## Supplied information
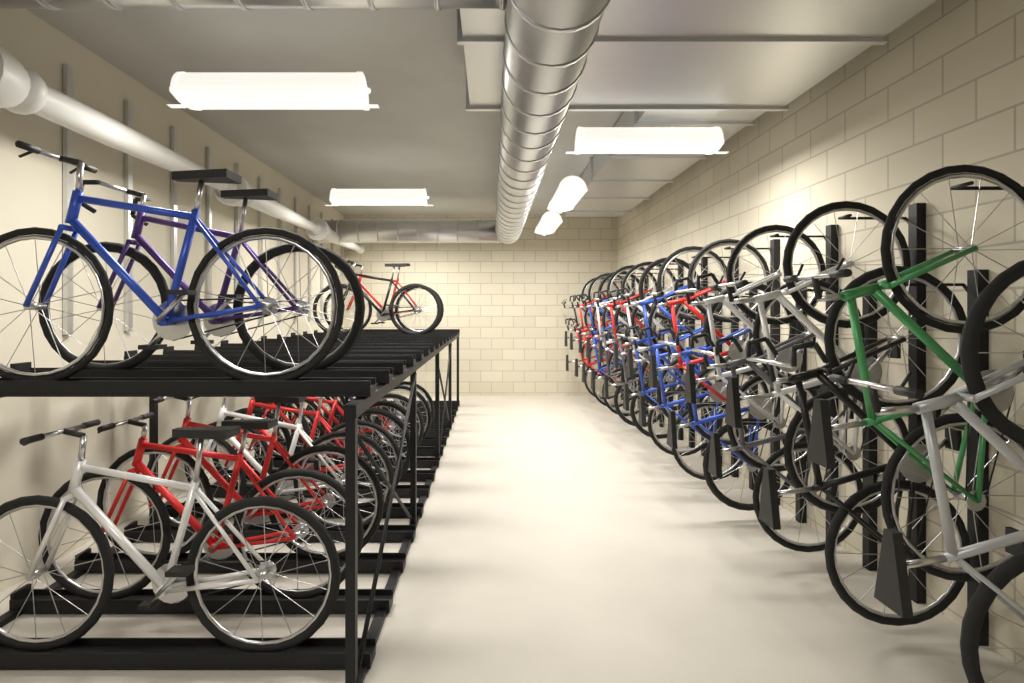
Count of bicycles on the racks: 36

* * *

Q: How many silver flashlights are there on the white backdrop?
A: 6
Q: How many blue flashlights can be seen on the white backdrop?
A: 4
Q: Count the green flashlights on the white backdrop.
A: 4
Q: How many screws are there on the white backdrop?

...

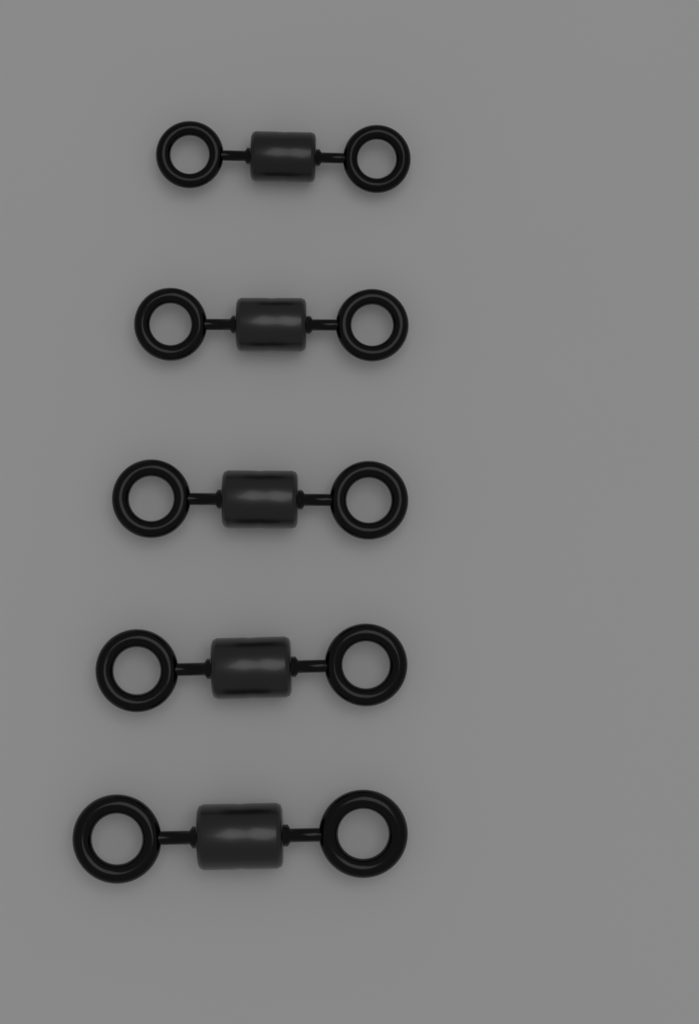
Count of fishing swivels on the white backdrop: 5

## What you should do
Please count the lines in the records above that contain the word "there", and reply with only that number.

## Response to this task
2